**TO DO**.
Could you filter the data below down to the lines that hold the word "elbow"?

BEGIN SOURCE DATA

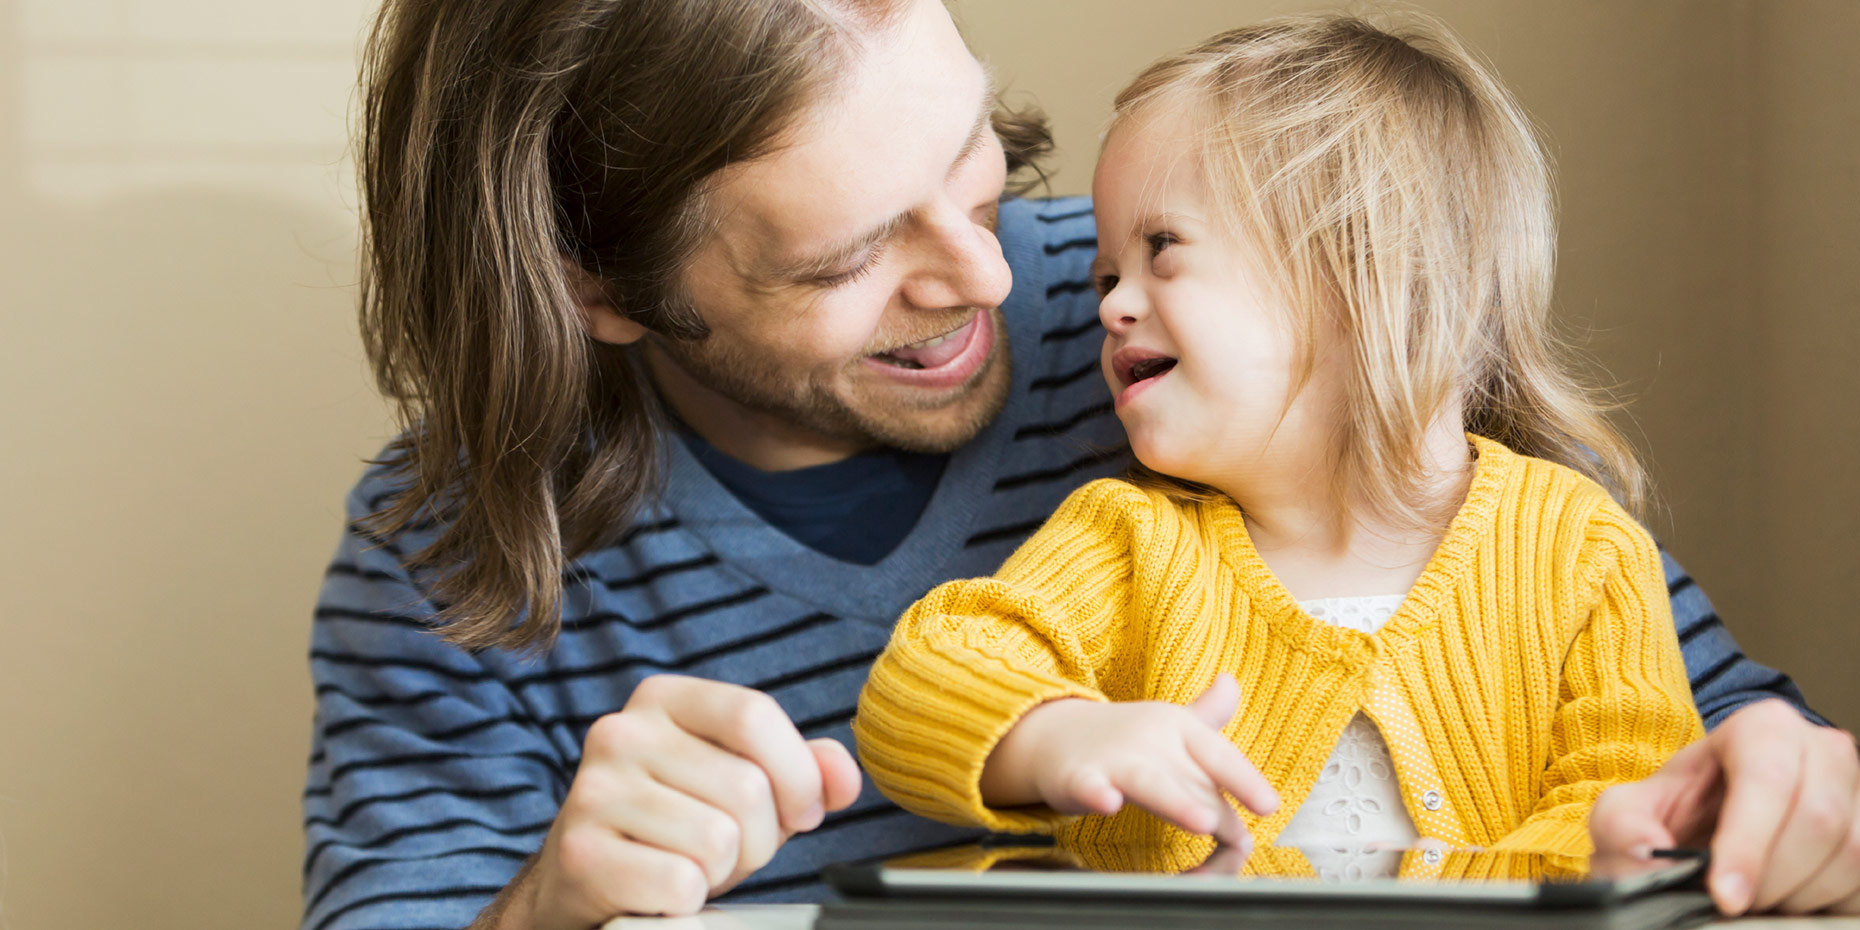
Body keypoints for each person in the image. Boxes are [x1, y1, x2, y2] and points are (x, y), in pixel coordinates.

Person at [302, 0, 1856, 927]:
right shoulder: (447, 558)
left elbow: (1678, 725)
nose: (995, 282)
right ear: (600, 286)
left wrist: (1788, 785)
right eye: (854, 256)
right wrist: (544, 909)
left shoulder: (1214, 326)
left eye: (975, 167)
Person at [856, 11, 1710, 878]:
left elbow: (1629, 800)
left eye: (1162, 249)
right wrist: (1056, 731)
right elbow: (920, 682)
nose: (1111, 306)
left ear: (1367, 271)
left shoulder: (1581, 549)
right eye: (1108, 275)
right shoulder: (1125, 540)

END SOURCE DATA
BEGIN SOURCE DATA

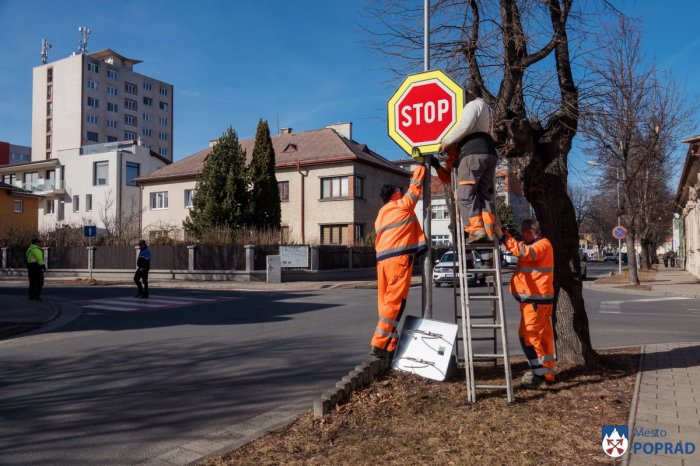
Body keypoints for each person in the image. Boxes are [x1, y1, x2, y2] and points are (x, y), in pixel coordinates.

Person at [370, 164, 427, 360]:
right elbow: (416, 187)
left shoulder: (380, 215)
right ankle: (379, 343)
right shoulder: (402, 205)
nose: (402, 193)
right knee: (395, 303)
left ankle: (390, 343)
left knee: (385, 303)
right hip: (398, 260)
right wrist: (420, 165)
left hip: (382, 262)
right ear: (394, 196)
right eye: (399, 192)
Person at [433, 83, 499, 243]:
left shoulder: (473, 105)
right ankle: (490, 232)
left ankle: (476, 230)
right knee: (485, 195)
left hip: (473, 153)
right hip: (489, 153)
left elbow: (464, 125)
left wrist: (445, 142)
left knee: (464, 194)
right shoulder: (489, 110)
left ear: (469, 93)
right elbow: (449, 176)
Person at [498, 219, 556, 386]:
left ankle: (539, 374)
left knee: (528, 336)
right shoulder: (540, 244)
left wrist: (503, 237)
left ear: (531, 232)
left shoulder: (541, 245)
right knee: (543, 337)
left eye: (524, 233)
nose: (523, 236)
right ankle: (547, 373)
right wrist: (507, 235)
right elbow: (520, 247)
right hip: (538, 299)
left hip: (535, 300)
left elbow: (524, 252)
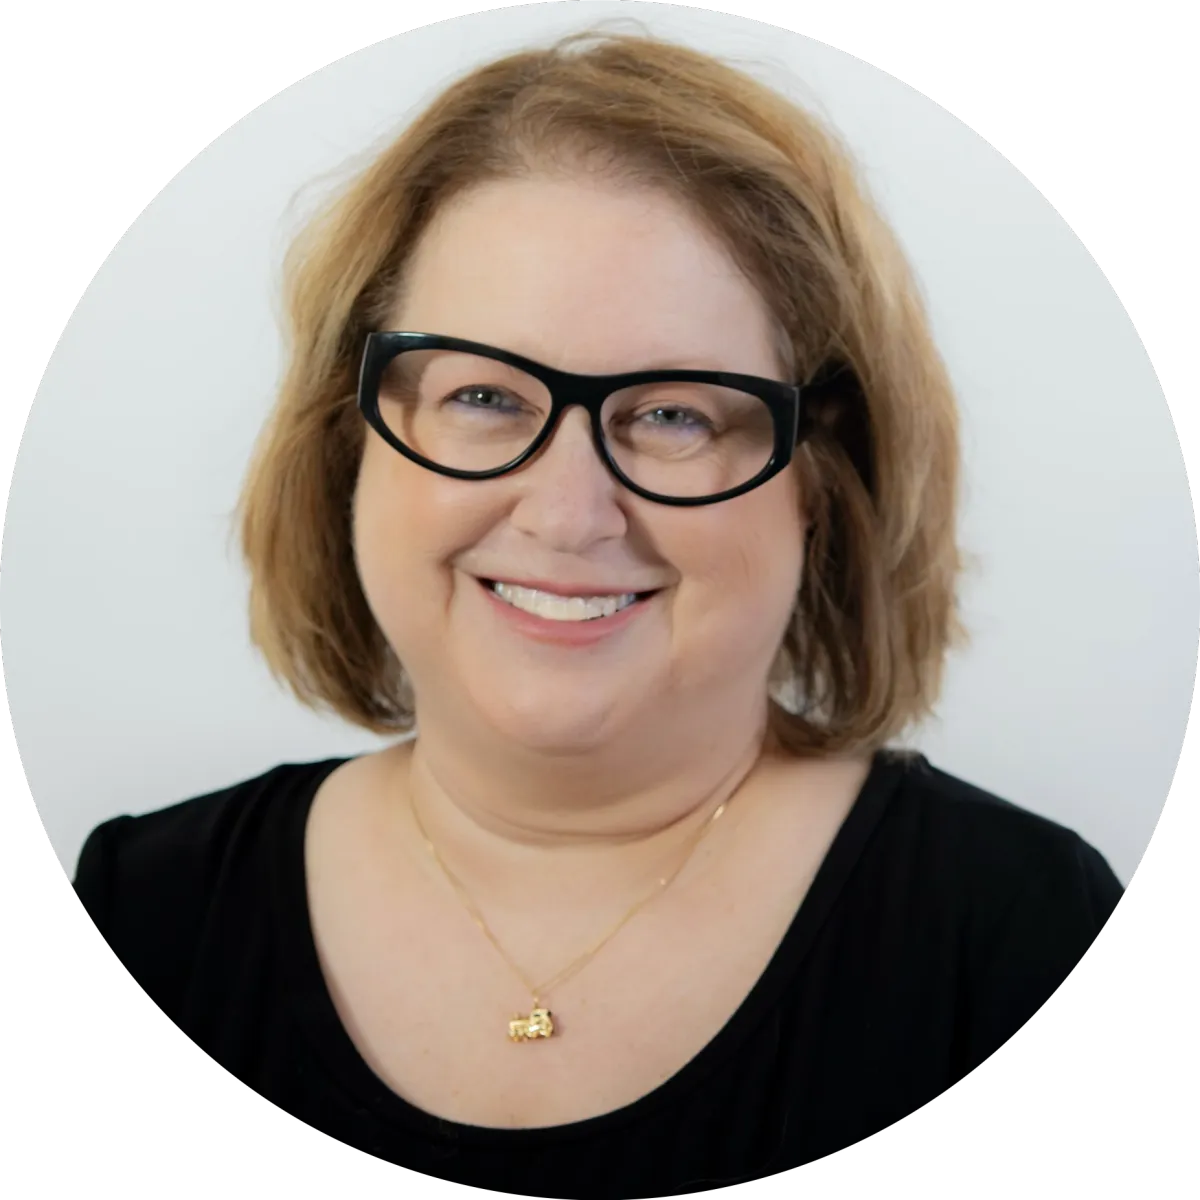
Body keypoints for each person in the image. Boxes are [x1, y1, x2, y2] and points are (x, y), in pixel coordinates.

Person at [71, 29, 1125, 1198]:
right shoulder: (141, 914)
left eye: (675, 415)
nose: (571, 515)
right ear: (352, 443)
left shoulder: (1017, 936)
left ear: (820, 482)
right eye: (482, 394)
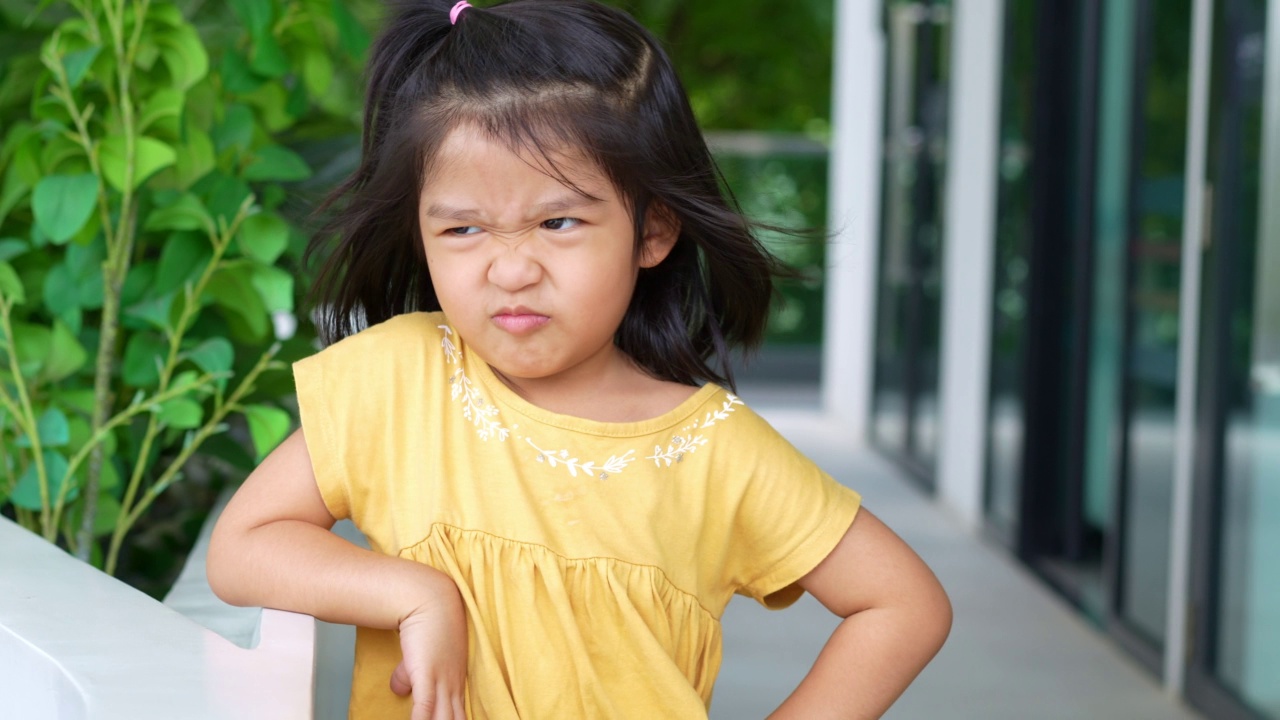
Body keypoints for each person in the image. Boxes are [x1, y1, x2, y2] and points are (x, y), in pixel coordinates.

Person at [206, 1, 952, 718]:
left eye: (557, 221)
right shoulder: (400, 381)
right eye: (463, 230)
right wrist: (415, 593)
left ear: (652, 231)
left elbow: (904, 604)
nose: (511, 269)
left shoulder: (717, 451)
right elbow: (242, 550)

END SOURCE DATA

**RESPONSE TO THE EXERCISE**.
left elbow: (1678, 725)
left elbow: (1629, 800)
right elbow: (920, 682)
right elbow: (416, 187)
left elbow: (464, 125)
right elbow: (449, 176)
right elbow: (520, 247)
left elbow: (524, 252)
left elbow: (904, 604)
right elbow: (242, 550)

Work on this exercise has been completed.